When the SUV takes out one of them, sending the driver flying over its roof, Cole jumps in his seat. It draws Nora’s attention but not Tucker’s, thank God, and she gives him a sympathetic smile. The SUV careens into open desert. One of the other bikers pursues it ahead of the camera-mounted one. The SUV’s lost to darkness for a few seconds, then the bike’s headlight finds it just as it slams into a giant saguaro, an impact that crushes its nose, dents its hood.
Then the door falls off.
No, that’s not right, he realizes.
The driver-side door seems to float off. Which is impossible. But that’s how it looks. The driver pushed the door directly out from the side of the SUV with one hand, as if it weighed nothing, then dropped it to the rock-strewn dirt.

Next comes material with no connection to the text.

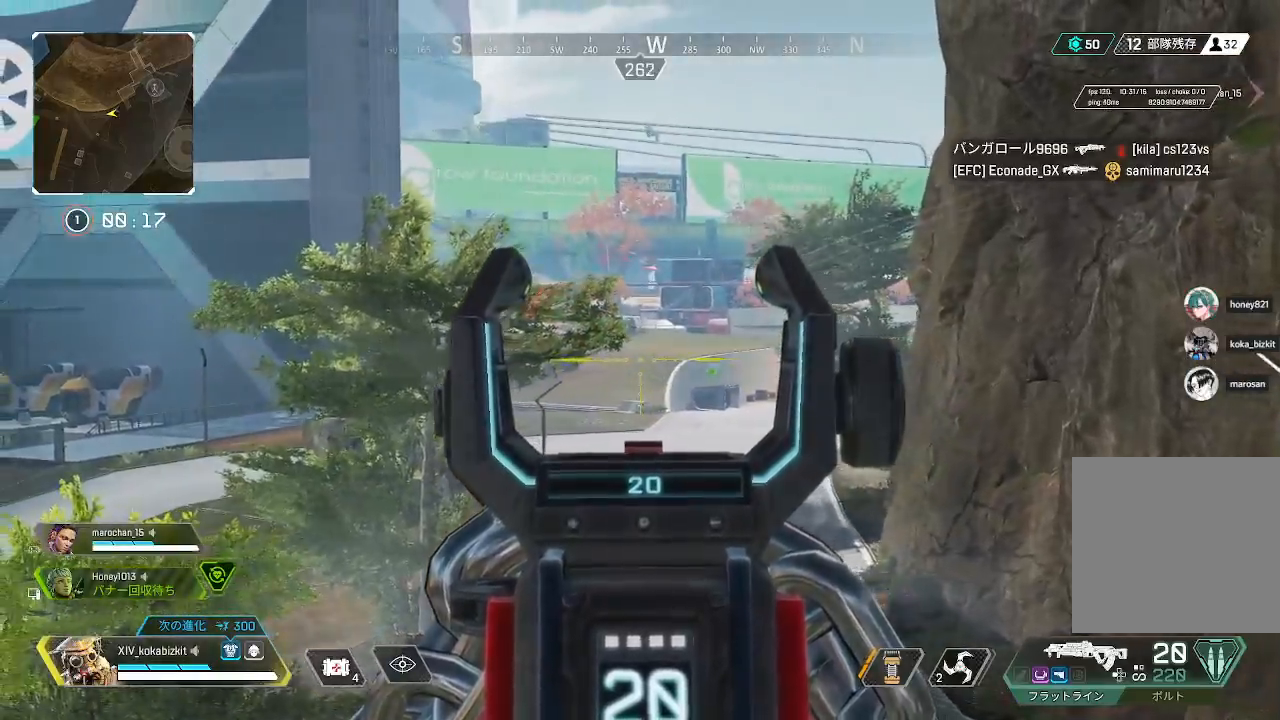
{"buttons": ["TRIANGLE"], "left_stick": "up", "right_stick": "center", "events": [[67, "left_stick", "up"], [100, "right_stick", "down-left"], [133, "L2", "up"], [250, "right_stick", "center"], [417, "TRIANGLE", "down"]]}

The guy driving the bike the camera’s mounted to enters the frame, the angle going suddenly still now that he’s parked. He pulls a sawed-off shotgun from his back, while his hulking, blond-haired friend approaches the driver with a pair of plastic flex-cuffs in hand.
The driver is a woman, Cole sees, average-looking, with straw-colored hair and a face made youthful by curves. And even though her face betrays no fear, she is sinking to her knees. Without sound, it’s impossible to tell what the blond guy is shouting at her. But when he grabs her by the hair, Cole sees the woman’s expression for the first time.
She’s not afraid.
He’s so riveted by what happens next, he forgets he’s not alone. The stuttering groan that comes from him when the big biker gets a hole blown through his chest draws the attention of everyone in the conference room. Only then does he realize the video’s held him in such thrall he’s risen from his seat and turned his back on all of them.